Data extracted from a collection
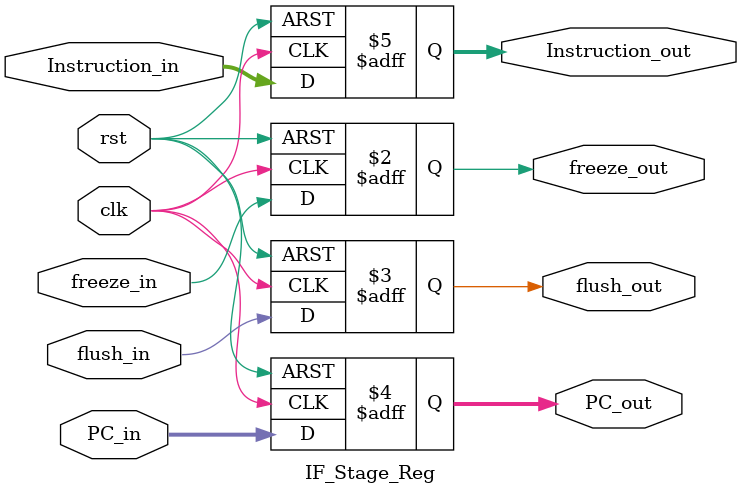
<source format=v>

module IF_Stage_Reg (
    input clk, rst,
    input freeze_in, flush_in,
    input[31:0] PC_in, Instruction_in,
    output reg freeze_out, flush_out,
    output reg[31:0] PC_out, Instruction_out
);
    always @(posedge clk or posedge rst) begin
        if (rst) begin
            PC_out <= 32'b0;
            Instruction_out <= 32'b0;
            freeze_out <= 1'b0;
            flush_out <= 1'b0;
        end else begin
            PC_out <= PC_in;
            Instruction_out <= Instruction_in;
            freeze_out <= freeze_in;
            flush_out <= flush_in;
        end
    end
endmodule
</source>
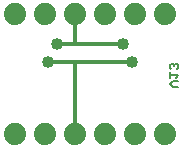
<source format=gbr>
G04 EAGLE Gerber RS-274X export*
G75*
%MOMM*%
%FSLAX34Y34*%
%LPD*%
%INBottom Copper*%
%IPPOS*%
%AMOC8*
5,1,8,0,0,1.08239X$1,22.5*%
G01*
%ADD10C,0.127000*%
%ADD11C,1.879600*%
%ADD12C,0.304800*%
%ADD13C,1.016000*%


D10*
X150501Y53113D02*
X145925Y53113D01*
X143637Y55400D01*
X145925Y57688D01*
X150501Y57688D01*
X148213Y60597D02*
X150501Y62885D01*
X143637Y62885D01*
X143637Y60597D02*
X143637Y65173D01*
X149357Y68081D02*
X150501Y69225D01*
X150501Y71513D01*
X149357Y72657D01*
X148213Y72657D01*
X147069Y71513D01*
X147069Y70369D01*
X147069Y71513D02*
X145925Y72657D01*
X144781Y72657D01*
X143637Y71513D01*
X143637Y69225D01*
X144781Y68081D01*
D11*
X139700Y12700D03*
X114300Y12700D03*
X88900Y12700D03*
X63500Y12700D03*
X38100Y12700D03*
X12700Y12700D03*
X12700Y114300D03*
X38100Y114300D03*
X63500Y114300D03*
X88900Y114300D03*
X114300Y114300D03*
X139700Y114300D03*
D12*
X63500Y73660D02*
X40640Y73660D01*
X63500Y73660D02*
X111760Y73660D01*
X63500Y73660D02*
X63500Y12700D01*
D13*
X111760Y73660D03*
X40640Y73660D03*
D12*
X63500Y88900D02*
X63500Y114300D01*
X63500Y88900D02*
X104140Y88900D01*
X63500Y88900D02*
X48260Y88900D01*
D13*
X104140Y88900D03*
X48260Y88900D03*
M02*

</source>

INSTRUCTIONS FOR THE TASK: The records above must be echoed exactly, minus their pictures.

RESULT BELOW:
<source format=v>

module IF_Stage_Reg (
    input clk, rst,
    input freeze_in, flush_in,
    input[31:0] PC_in, Instruction_in,
    output reg freeze_out, flush_out,
    output reg[31:0] PC_out, Instruction_out
);
    always @(posedge clk or posedge rst) begin
        if (rst) begin
            PC_out <= 32'b0;
            Instruction_out <= 32'b0;
            freeze_out <= 1'b0;
            flush_out <= 1'b0;
        end else begin
            PC_out <= PC_in;
            Instruction_out <= Instruction_in;
            freeze_out <= freeze_in;
            flush_out <= flush_in;
        end
    end
endmodule
</source>
<source format=gbr>
G04 EAGLE Gerber RS-274X export*
G75*
%MOMM*%
%FSLAX34Y34*%
%LPD*%
%INBottom Copper*%
%IPPOS*%
%AMOC8*
5,1,8,0,0,1.08239X$1,22.5*%
G01*
%ADD10C,0.127000*%
%ADD11C,1.879600*%
%ADD12C,0.304800*%
%ADD13C,1.016000*%


D10*
X150501Y53113D02*
X145925Y53113D01*
X143637Y55400D01*
X145925Y57688D01*
X150501Y57688D01*
X148213Y60597D02*
X150501Y62885D01*
X143637Y62885D01*
X143637Y60597D02*
X143637Y65173D01*
X149357Y68081D02*
X150501Y69225D01*
X150501Y71513D01*
X149357Y72657D01*
X148213Y72657D01*
X147069Y71513D01*
X147069Y70369D01*
X147069Y71513D02*
X145925Y72657D01*
X144781Y72657D01*
X143637Y71513D01*
X143637Y69225D01*
X144781Y68081D01*
D11*
X139700Y12700D03*
X114300Y12700D03*
X88900Y12700D03*
X63500Y12700D03*
X38100Y12700D03*
X12700Y12700D03*
X12700Y114300D03*
X38100Y114300D03*
X63500Y114300D03*
X88900Y114300D03*
X114300Y114300D03*
X139700Y114300D03*
D12*
X63500Y73660D02*
X40640Y73660D01*
X63500Y73660D02*
X111760Y73660D01*
X63500Y73660D02*
X63500Y12700D01*
D13*
X111760Y73660D03*
X40640Y73660D03*
D12*
X63500Y88900D02*
X63500Y114300D01*
X63500Y88900D02*
X104140Y88900D01*
X63500Y88900D02*
X48260Y88900D01*
D13*
X104140Y88900D03*
X48260Y88900D03*
M02*

</source>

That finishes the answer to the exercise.